今なら、今なら行ける──ってダメダメ! 寝込みを襲うなんて絶対ダメ! でもこんなチャンスもう一回あるかないか・・・・・・あぁー!! ボクはどうすれば!!
大好きな人の胸の中で、大好きな人の匂いに包まれ、大好きな人の寝顔を見てボクは悶々として下を向く。
そんなときだった。ナオが少しみじろいだ。そして・・・・・・
──ちゅっ
「!?!?!?!?」
なにか暖かい、柔らかいものがボクのおでこに当たった。これは、もしや・・・・・・!?
ボクは恐る恐る上目遣いで確認する。
そこにはやっぱり、ナオの顔があった。つまり、これは──
「────!!!!!!!!!」
ボクも案外、ナオのこと言えないのかもしれない。
「ん、望愛。もう起きてたのか。おはよー」
「・・・・・・・・・・・・うん。おはよ」
数十分後、ようやくナオが目を覚ました。一瞬のような、永遠のような、ボクの幸福な禁固刑が、幕を閉じたのである。
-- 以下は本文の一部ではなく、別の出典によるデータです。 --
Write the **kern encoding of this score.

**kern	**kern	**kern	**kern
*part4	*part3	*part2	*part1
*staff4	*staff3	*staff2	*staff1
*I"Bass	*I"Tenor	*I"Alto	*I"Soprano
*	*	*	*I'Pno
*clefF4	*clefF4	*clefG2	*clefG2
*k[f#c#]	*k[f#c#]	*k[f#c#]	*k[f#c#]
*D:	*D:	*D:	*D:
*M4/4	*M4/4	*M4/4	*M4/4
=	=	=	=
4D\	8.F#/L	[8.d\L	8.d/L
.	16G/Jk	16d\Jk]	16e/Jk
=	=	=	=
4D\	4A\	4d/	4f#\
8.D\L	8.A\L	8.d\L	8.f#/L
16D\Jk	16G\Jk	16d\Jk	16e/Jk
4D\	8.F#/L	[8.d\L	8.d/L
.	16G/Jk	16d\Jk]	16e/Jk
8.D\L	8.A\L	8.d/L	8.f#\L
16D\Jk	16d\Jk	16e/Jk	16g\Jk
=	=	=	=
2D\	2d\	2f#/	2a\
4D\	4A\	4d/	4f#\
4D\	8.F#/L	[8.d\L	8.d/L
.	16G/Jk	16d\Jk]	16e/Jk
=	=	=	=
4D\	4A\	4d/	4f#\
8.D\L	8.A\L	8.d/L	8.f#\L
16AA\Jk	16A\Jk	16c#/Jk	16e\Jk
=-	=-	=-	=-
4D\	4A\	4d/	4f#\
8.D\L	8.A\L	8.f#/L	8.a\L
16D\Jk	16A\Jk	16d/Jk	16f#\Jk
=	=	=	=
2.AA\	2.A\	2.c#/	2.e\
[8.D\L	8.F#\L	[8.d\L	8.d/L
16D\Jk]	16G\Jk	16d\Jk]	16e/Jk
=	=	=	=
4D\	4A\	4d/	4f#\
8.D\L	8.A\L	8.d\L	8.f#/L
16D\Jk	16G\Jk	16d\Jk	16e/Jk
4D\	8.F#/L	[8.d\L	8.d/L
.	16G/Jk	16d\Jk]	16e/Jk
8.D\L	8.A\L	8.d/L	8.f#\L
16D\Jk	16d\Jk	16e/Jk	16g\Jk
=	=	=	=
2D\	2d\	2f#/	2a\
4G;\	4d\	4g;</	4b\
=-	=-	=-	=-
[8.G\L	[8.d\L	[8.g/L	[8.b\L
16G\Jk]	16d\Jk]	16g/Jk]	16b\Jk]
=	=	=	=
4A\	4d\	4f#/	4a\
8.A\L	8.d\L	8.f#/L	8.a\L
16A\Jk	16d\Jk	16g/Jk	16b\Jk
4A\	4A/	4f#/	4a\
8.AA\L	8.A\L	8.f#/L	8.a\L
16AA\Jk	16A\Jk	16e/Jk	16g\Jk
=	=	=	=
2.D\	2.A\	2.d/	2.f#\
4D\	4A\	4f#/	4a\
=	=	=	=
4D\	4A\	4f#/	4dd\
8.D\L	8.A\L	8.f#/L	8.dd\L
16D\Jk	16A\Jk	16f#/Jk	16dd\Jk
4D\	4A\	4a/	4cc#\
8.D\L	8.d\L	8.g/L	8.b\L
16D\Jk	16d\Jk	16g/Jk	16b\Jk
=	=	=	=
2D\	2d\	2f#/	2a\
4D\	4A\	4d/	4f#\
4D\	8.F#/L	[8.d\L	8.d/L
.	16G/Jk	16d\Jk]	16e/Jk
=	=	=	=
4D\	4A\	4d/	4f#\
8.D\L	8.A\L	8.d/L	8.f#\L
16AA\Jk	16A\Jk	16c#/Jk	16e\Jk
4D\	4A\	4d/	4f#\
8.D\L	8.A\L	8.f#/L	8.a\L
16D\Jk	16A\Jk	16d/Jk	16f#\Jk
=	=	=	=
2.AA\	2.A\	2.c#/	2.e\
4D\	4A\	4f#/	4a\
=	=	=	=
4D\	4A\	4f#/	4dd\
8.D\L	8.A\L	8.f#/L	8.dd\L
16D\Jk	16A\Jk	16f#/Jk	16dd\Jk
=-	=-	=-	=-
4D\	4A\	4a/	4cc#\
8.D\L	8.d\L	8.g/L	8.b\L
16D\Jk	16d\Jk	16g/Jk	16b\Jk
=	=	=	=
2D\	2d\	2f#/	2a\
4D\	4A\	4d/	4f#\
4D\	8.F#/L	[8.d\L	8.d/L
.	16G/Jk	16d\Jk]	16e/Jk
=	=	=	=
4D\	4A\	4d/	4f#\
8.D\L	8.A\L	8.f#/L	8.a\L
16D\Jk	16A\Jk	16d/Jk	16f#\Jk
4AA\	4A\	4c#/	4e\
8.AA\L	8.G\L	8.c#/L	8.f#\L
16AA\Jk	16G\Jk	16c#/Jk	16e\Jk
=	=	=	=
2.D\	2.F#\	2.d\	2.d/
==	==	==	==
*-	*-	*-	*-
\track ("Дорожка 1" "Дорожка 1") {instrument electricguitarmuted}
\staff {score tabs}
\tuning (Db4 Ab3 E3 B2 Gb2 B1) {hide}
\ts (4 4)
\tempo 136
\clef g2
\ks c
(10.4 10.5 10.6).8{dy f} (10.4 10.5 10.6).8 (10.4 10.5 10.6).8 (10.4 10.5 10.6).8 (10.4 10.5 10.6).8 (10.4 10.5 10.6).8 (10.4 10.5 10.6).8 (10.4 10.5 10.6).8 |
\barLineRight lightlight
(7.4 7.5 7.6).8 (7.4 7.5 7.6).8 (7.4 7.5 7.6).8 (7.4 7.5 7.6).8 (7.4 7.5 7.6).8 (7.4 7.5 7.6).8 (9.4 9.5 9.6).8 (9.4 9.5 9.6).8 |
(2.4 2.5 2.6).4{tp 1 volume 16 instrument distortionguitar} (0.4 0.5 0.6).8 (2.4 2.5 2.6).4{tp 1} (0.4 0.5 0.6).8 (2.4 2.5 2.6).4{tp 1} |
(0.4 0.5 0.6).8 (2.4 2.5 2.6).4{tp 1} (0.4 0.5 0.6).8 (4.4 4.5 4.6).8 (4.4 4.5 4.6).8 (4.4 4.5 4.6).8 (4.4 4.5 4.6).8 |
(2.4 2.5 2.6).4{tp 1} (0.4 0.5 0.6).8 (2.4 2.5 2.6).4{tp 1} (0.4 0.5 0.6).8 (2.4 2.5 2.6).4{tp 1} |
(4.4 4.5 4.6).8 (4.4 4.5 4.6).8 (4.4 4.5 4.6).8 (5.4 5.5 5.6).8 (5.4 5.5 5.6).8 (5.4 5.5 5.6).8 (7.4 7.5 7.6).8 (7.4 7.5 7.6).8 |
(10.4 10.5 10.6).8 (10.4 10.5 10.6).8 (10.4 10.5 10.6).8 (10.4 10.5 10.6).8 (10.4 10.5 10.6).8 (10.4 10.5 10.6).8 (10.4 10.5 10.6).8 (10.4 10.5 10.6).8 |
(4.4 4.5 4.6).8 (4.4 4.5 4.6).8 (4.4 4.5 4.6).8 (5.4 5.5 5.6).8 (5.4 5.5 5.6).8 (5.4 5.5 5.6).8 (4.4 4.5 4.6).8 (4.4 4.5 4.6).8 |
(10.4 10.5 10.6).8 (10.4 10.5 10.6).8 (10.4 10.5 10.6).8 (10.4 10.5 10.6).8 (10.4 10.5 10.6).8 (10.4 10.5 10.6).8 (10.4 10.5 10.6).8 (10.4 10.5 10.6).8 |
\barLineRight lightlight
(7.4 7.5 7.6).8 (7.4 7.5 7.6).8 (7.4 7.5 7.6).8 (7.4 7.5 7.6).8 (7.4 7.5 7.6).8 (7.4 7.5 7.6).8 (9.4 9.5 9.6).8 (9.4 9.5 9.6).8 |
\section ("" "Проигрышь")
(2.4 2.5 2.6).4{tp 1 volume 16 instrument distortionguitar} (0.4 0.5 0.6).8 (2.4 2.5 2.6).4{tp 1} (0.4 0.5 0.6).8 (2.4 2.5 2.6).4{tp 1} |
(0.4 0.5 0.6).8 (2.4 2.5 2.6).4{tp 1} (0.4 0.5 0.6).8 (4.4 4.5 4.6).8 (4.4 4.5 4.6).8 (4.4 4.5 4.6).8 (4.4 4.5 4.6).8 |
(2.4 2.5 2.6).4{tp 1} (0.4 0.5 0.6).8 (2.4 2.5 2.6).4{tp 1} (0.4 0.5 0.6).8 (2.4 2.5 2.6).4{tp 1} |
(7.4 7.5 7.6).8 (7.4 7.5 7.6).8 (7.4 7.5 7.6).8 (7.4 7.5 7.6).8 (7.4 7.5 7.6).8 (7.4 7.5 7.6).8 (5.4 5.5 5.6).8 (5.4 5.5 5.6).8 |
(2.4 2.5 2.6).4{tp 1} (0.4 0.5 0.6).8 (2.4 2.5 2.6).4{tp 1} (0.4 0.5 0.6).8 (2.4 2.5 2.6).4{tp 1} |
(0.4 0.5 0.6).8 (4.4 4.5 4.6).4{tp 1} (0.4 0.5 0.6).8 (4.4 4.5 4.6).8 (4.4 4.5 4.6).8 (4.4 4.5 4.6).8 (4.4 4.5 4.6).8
ボクは、ナオと掛け布団の狭間で小さく縮こまっている。
「望愛、大丈夫か?」
何を勘違いしたか、ナオが心配してそう聞く。昨日あんな話をしたからかもしれない。
ちゃんと意識してくれているのが嬉しかったりするけど、でも、ちょっと今のボクには耐えられない。
「だ、大丈夫っ! それより、手・・・・・・」
「手?」
ナオはそう聞き返し、自分の手を見て、赤面した。
「すっ、すまん!」
ナオはサッと手をのけて、勢い良くボクから距離を取る。でも、
──ガンッ!
「いってぇ!」
後ろの壁におもいっきり頭をぶつけ、悶絶する。
そんなてんてこ舞いな、朝が来た。終わりが始まる、朝が来た。